例えば社外でも、家事代行サービス等どんどん使っていいと思います。そうやって、頼れるところは頼っていく姿勢が大事かなと思います。なんでも一人でやろうとすると、仕事と家庭の両立は難しくなりますから。

──実態以上に「子育てが大変そう」というイメージを強く持っている方もいるのではないでしょうか。

石川:そうかもしれません。ただ実際にやってみると、意外と乗り切れるものですよ。まずは一歩、踏み出してみてください。

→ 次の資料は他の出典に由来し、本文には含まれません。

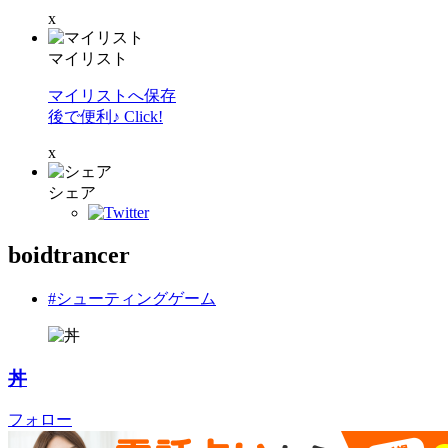
x
マイリスト
マイリストへ保存
後で便利♪ Click!
x
シェア
boidtrancer
#シューティングゲーム
丼
フォロー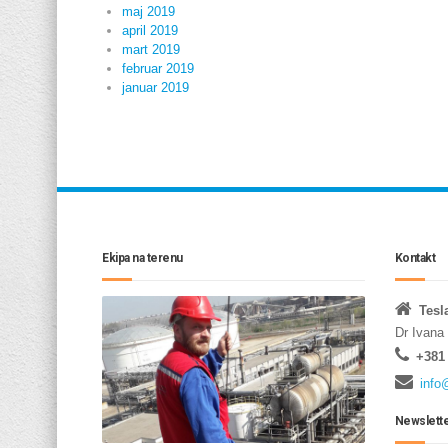
maj 2019
april 2019
mart 2019
februar 2019
januar 2019
Ekipa na terenu
Kontakt
Tesl
Dr Ivana
+381 
info
Newslett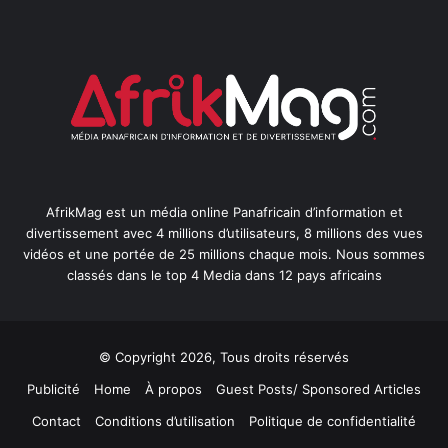
AfrikMag est un média online Panafricain d’information et
divertissement avec 4 millions d’utilisateurs, 8 millions des vues
vidéos et une portée de 25 millions chaque mois. Nous sommes
classés dans le top 4 Media dans 12 pays africains
© Copyright 2026, Tous droits réservés
Publicité
Home
À propos
Guest Posts/ Sponsored Articles
Contact
Conditions d’utilisation
Politique de confidentialité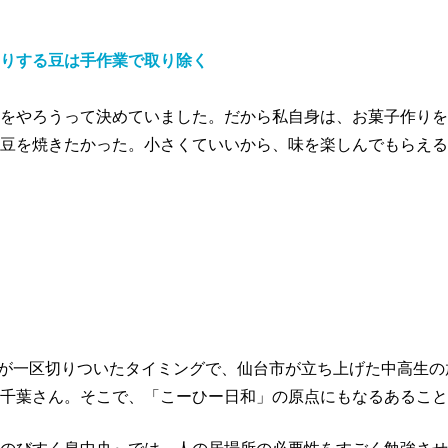
りする豆は手作業で取り除く
をやろうって決めていました。だから私自身は、お菓子作りを
豆を焼きたかった。小さくていいから、味を楽しんでもらえる
99」での仕事が一区切りついたタイミングで、仙台市が立ち上げた中
千葉さん。そこで、「こーひー日和」の原点にもなるあること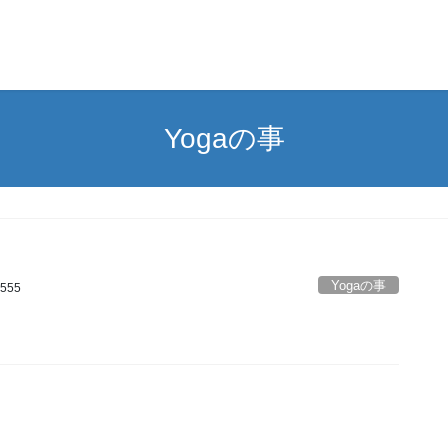
Yogaの事
Yogaの事
i555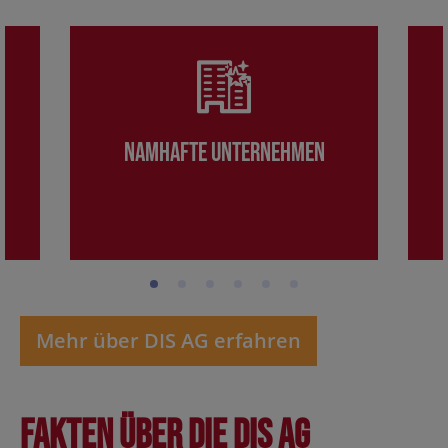
Namhafte Unternehmen
Mehr über DIS AG erfahren
Fakten über die DIS AG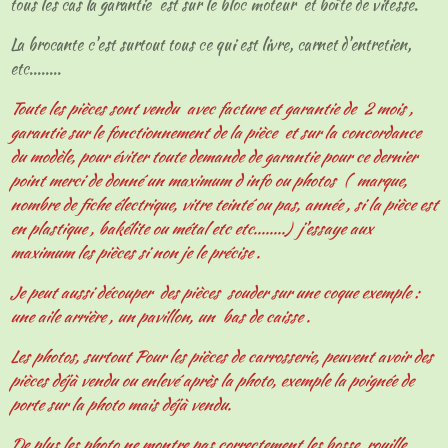
tous les cas la garantie est sur le bloc moteur et boîte de vitesse.
La brocante c'est surtout tous ce qui est livre, carnet d'entretien,
etc........
Toute les pièces sont vendu avec facture et garantie de 2 mois ,
garantie sur le fonctionnement de la pièce et sur la concordance
du modèle, pour éviter toute demande de garantie pour ce dernier
point merci de donné un maximum d info ou photos ( marque,
nombre de fiche électrique, vitre teinté ou pas, année , si la pièce est
en plastique , bakélite ou métal etc etc........) j'essaye aux
maximum les pièces si non je le précise .
Je peut aussi découper des pièces souder sur une coque exemple :
une aile arrière , un pavillon, un bas de caisse .
Les photos, surtout Pour les pièces de carrosserie, peuvent avoir des
pièces déjà vendu ou enlevé après la photo, exemple la poignée de
porte sur la photo mais déjà vendu.
De plus les photo ne montre pas correctement les bosse, rouille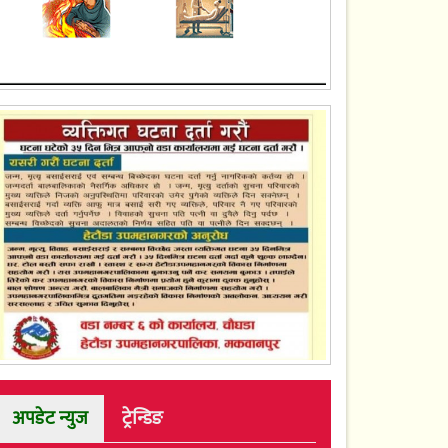
अपडेट न्युज
ट्रेन्डिङ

──起業をしながら子育てをするのは、配偶者も不安なのではないでしょうか。

石川:そうですね。だから私の場合、不定期に事業の現状について妻にプレゼンして、「だから大丈夫」と納得してもらうようにしています(笑)。ポジティブな情報が多めになりますが、やっぱりに安心してもらうために説明したほうがいいとは思いますね。

──経営と家庭以外の「3つ目の顔」はお持ちですか。

石川:食べることと飲むことが好きで、よく飲みに行っています。すごく疲れているときには、ラーメンを食べに行ったりもしますね。二郎にもよく通っています。料理も好きで、子どもを寝かしつけた後の深夜に、急に料理し始めたりもします(笑)。深夜に料理すると、一人だけの時間が作れて、いい気分転換になるんですよ。


石川 勇介(いしかわ ゆうすけ)

愛知県犬山市出身。慶應義塾大学を卒業後、ワークスアプリケーションズやエムスリーなどを経て、自身も経験した妊活・不妊治療を取り巻く社会課題を解決するために、2015年6月に株式会社ファミワンを創業。LINEを活用したパーソナルサポートサービス「妊活コンシェルジュ ファミワン」では、看護師や心理士、培養士などの専門家チームから継続的にアドバイスを受け取ることができる。小田急電鉄やTBS厚生会などの企業への福利厚生提供、長崎県や神奈川県横須賀市などへの自治体連携、そして医療機関との共同研究やテレビドラマの監修など、様々な展開を実施。家庭では優しい長男と元気な長女の父親。